======== RECORDS SHOWN

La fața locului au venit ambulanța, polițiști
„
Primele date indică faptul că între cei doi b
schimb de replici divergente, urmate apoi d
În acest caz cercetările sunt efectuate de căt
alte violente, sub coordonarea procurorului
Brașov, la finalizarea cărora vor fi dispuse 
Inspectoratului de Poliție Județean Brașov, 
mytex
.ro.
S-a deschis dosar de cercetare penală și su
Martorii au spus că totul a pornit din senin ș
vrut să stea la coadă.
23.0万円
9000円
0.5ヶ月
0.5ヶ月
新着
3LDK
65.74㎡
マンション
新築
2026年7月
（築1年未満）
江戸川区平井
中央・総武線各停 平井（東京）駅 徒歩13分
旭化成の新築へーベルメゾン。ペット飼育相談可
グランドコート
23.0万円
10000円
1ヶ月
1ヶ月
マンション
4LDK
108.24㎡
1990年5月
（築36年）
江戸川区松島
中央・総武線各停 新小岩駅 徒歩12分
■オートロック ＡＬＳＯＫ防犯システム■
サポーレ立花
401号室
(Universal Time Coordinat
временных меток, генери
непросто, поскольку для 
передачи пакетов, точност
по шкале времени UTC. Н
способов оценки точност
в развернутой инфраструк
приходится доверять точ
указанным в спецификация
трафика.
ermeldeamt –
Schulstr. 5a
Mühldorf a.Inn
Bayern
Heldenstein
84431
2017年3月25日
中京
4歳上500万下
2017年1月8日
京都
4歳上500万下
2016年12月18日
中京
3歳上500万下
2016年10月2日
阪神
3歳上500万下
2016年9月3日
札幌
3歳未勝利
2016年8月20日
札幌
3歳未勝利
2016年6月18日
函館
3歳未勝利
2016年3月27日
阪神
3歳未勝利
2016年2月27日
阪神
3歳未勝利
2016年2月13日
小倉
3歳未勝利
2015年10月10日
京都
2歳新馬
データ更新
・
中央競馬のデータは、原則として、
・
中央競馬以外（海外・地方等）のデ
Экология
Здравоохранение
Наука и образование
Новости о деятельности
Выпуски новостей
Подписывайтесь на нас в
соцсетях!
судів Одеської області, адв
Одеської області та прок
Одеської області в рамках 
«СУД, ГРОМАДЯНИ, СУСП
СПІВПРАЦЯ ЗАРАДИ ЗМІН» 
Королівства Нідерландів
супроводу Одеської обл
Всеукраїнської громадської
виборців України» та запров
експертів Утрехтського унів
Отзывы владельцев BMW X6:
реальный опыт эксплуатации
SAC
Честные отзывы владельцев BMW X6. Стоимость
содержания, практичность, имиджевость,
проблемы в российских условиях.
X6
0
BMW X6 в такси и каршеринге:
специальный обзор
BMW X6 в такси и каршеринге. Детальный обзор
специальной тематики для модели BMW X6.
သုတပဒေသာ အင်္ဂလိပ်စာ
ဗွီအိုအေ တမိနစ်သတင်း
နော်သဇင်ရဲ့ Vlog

================

EXERCISE AIM: Retype the records above in full, with no differences.

COMPLETED EXERCISE:
La fața locului au venit ambulanța, polițiști
„
Primele date indică faptul că între cei doi b
schimb de replici divergente, urmate apoi d
În acest caz cercetările sunt efectuate de căt
alte violente, sub coordonarea procurorului
Brașov, la finalizarea cărora vor fi dispuse 
Inspectoratului de Poliție Județean Brașov, 
mytex
.ro.
S-a deschis dosar de cercetare penală și su
Martorii au spus că totul a pornit din senin ș
vrut să stea la coadă.
23.0万円
9000円
0.5ヶ月
0.5ヶ月
新着
3LDK
65.74㎡
マンション
新築
2026年7月
（築1年未満）
江戸川区平井
中央・総武線各停 平井（東京）駅 徒歩13分
旭化成の新築へーベルメゾン。ペット飼育相談可
グランドコート
23.0万円
10000円
1ヶ月
1ヶ月
マンション
4LDK
108.24㎡
1990年5月
（築36年）
江戸川区松島
中央・総武線各停 新小岩駅 徒歩12分
■オートロック ＡＬＳＯＫ防犯システム■
サポーレ立花
401号室
(Universal Time Coordinat
временных меток, генери
непросто, поскольку для 
передачи пакетов, точност
по шкале времени UTC. Н
способов оценки точност
в развернутой инфраструк
приходится доверять точ
указанным в спецификация
трафика.
ermeldeamt –
Schulstr. 5a
Mühldorf a.Inn
Bayern
Heldenstein
84431
2017年3月25日
中京
4歳上500万下
2017年1月8日
京都
4歳上500万下
2016年12月18日
中京
3歳上500万下
2016年10月2日
阪神
3歳上500万下
2016年9月3日
札幌
3歳未勝利
2016年8月20日
札幌
3歳未勝利
2016年6月18日
函館
3歳未勝利
2016年3月27日
阪神
3歳未勝利
2016年2月27日
阪神
3歳未勝利
2016年2月13日
小倉
3歳未勝利
2015年10月10日
京都
2歳新馬
データ更新
・
中央競馬のデータは、原則として、
・
中央競馬以外（海外・地方等）のデ
Экология
Здравоохранение
Наука и образование
Новости о деятельности
Выпуски новостей
Подписывайтесь на нас в
соцсетях!
судів Одеської області, адв
Одеської області та прок
Одеської області в рамках 
«СУД, ГРОМАДЯНИ, СУСП
СПІВПРАЦЯ ЗАРАДИ ЗМІН» 
Королівства Нідерландів
супроводу Одеської обл
Всеукраїнської громадської
виборців України» та запров
експертів Утрехтського унів
Отзывы владельцев BMW X6:
реальный опыт эксплуатации
SAC
Честные отзывы владельцев BMW X6. Стоимость
содержания, практичность, имиджевость,
проблемы в российских условиях.
X6
0
BMW X6 в такси и каршеринге:
специальный обзор
BMW X6 в такси и каршеринге. Детальный обзор
специальной тематики для модели BMW X6.
သုတပဒေသာ အင်္ဂလိပ်စာ
ဗွီအိုအေ တမိနစ်သတင်း
နော်သဇင်ရဲ့ Vlog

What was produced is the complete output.